Make yourself available. Don’t be afraid to offer. You don’t need to be there all the time for someone in order to be helpful. It’s a comfort to hear someone say that you’re there for them whenever they need you, even if they never take you up on it. Let them decide when to ask. You can discuss when they do whether you’re comfortable with the request.
Don’t contact them every time you see an article or a news story. (There was a featured story in the New York Times just today). Chances are, they’re already reading everything they can about the subject and thinking, if only I researched more… And everyone else is pointing out the latest article. Read a few yourself and you might notice that most articles are general and don’t have anything new or specific to offer. (Probably not this one either for that matter).
Every child is different. Remember that just because someone else you know has a child who’s made great progress doesn’t mean it will translate or apply. Chances are, they’ve researched the therapy in question and considered it. Someone else’s success is great for them, but that’s a painful reminder.
Give them a break. Autism is a full time job for parents. Marriage, work and parenting are hard enough on most couples even without the challenge of trying to help a child to live with, if not overcome, autism. Whatever you can think of that will help ease the load is probably a good idea. Visit, call, send joke spam, send a random gift basket or something for no real reason. Some part of their day has to be their own.
Educate your own children. If you’re going to visit someone with autistic children, explain to your own children what to expect. Children with disabilities are often mainstreamed today, so your children are probably in a better position to understand this than when I was kid.
Don’t brag or complain. Parents of children with autism don’t expect everyone else to stop having their lives which are autism free. By the same token, they also don’t want to hear someone brag about their perfect children, the overcompetitive striving we often default to as we begin plotting almost from birth what college our child will attend. Complaining about how hard our own minor troubles are doesn’t seem to go over well either. Instead, show equal interest, perhaps let them lead the conversation to topics that are comfortable.
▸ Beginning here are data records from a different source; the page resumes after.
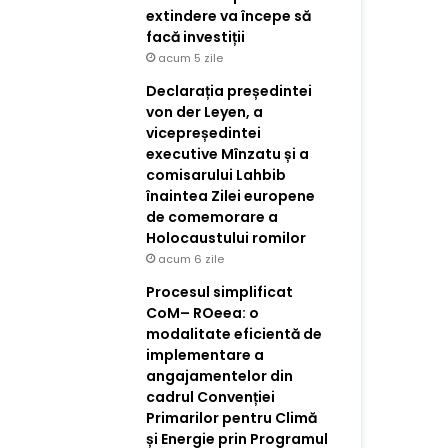
extindere va începe să
facă investiții
acum 5 zile
Declarația președintei
von der Leyen, a
vicepreședintei
executive Mînzatu și a
comisarului Lahbib
înaintea Zilei europene
de comemorare a
Holocaustului romilor
acum 6 zile
Procesul simplificat
CoM– ROeea: o
modalitate eficientă de
implementare a
angajamentelor din
cadrul Convenției
Primarilor pentru Climă
și Energie prin Programul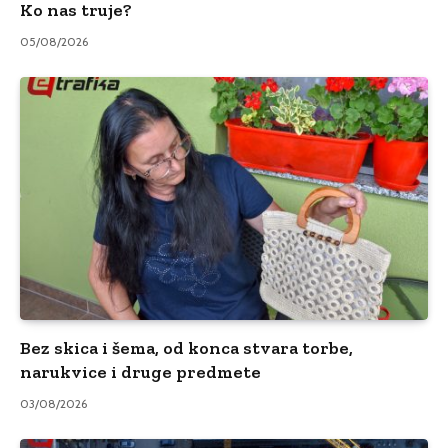
Ko nas truje?
05/08/2026
Bez skica i šema, od konca stvara torbe,
narukvice i druge predmete
03/08/2026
Pray for them. I wasn’t much for praying when I was younger but that’s changed over time. Thinking about things beyond myself helps keep the big and little things in perspective, and the details become less stressful. To me, praying is like the moon. It’s far away, but it affects the tides, the spin and even the shape of the earth. If you can, tell them they’re in your prayers. Even if you’re not religious, tell them they’re in your thoughts. How many of us watch TV and cheer on our team as if it has some invisible effect on the game? If you can believe in that, why not cheer on a friend. It’s helps to know someone is pulling for you, like your own fans, your very own moon.
Write a guest blog if you’re asked. A day off from blogging might be a nice present. This one’s for you, Kim. Enjoy. You’re all in my thoughts and prayers.